INPUT MATERIAL:
<<<<

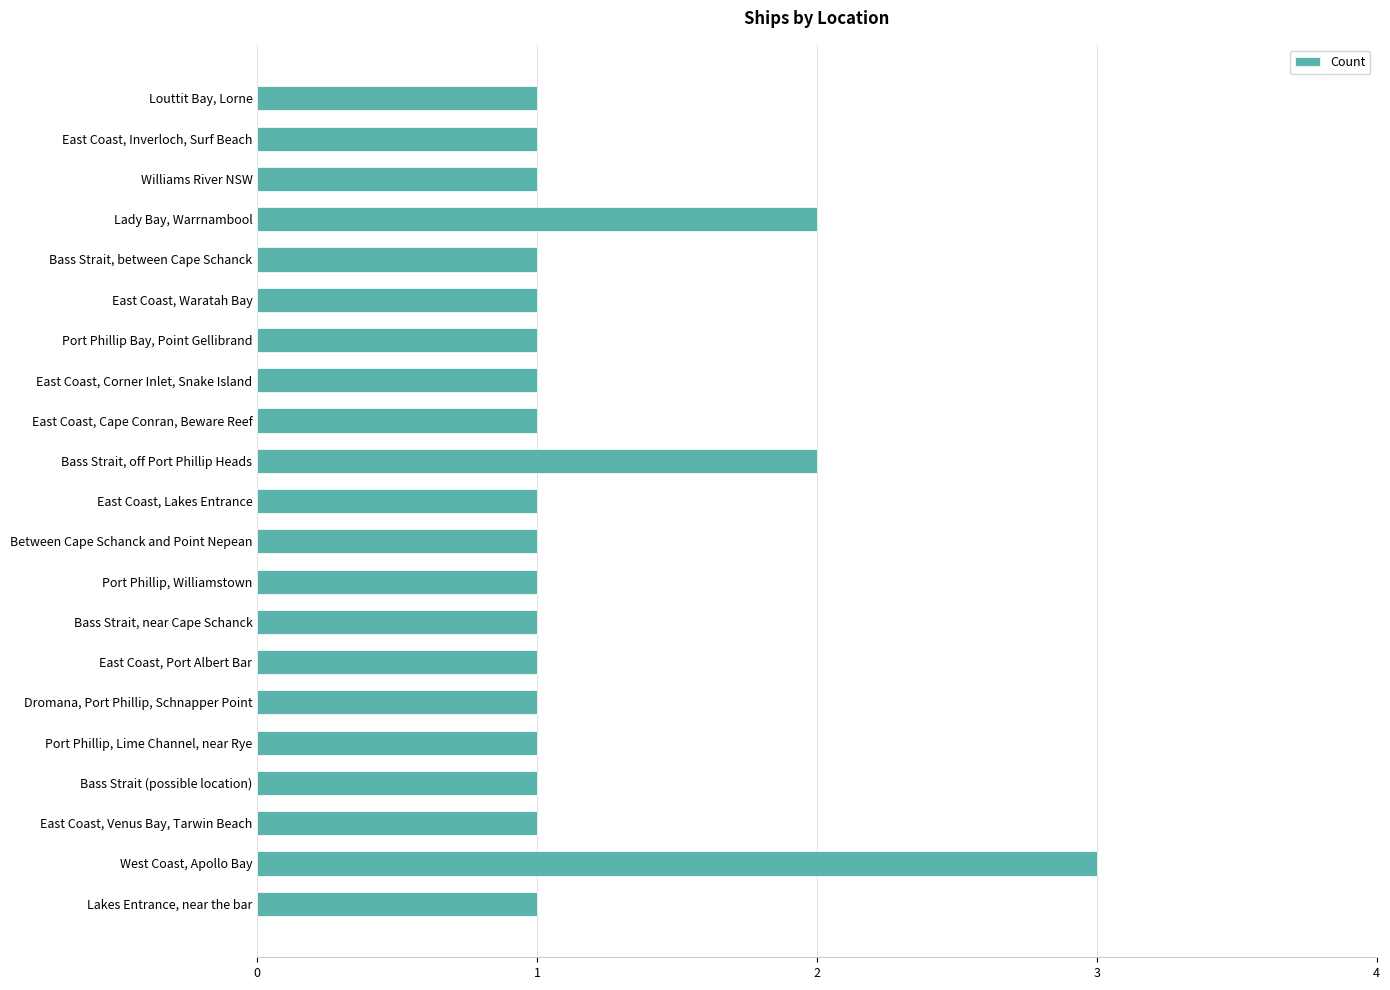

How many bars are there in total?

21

>>>>
<<<<

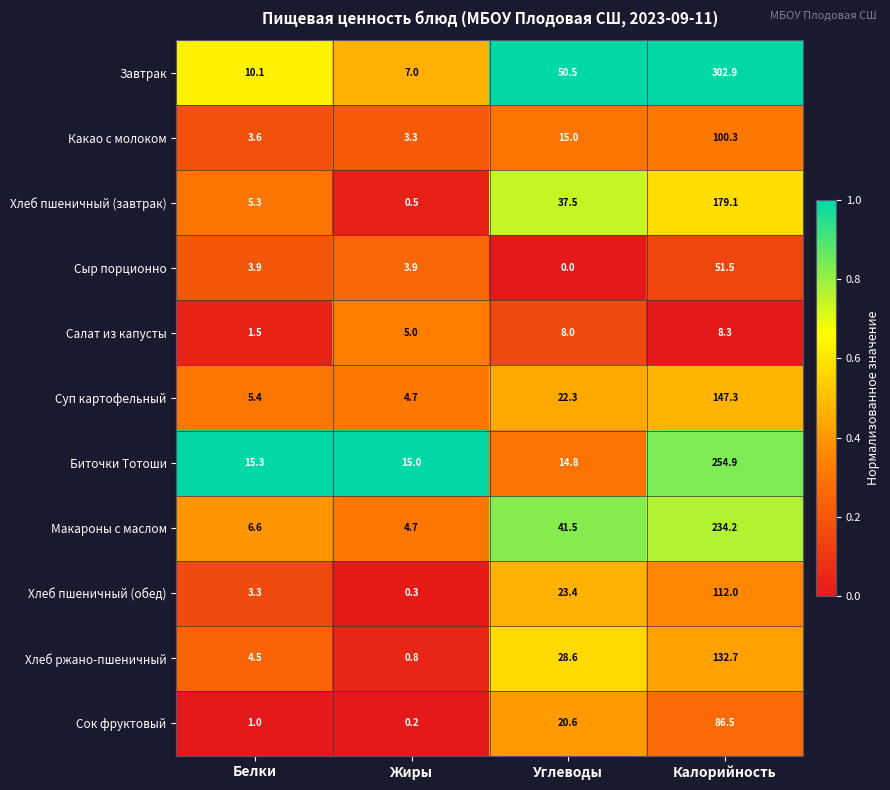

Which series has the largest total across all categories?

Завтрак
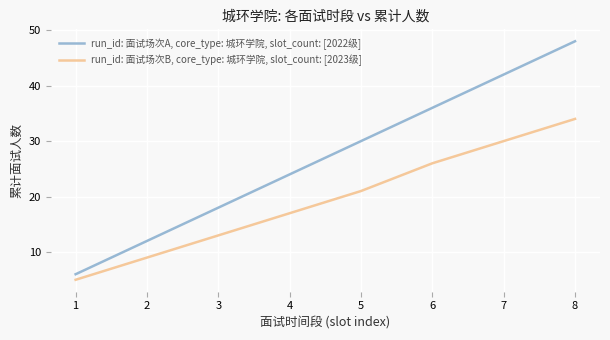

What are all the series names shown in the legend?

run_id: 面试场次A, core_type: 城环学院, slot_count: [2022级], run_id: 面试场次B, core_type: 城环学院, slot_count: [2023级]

>>>>
<<<<

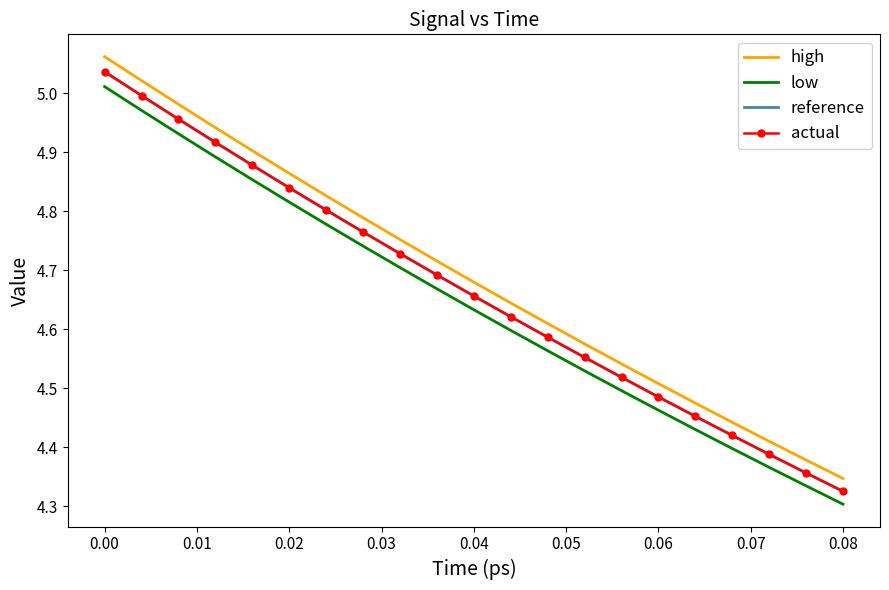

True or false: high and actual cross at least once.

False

>>>>

TO-DO ITEM: Extract the lines from the one containing "Which series has" through the one containing "What are all", both included, and omit the pictures from your answer.

OUTPUT OF THE TASK:
Which series has the largest total across all categories?

Завтрак

What are all the series names shown in the legend?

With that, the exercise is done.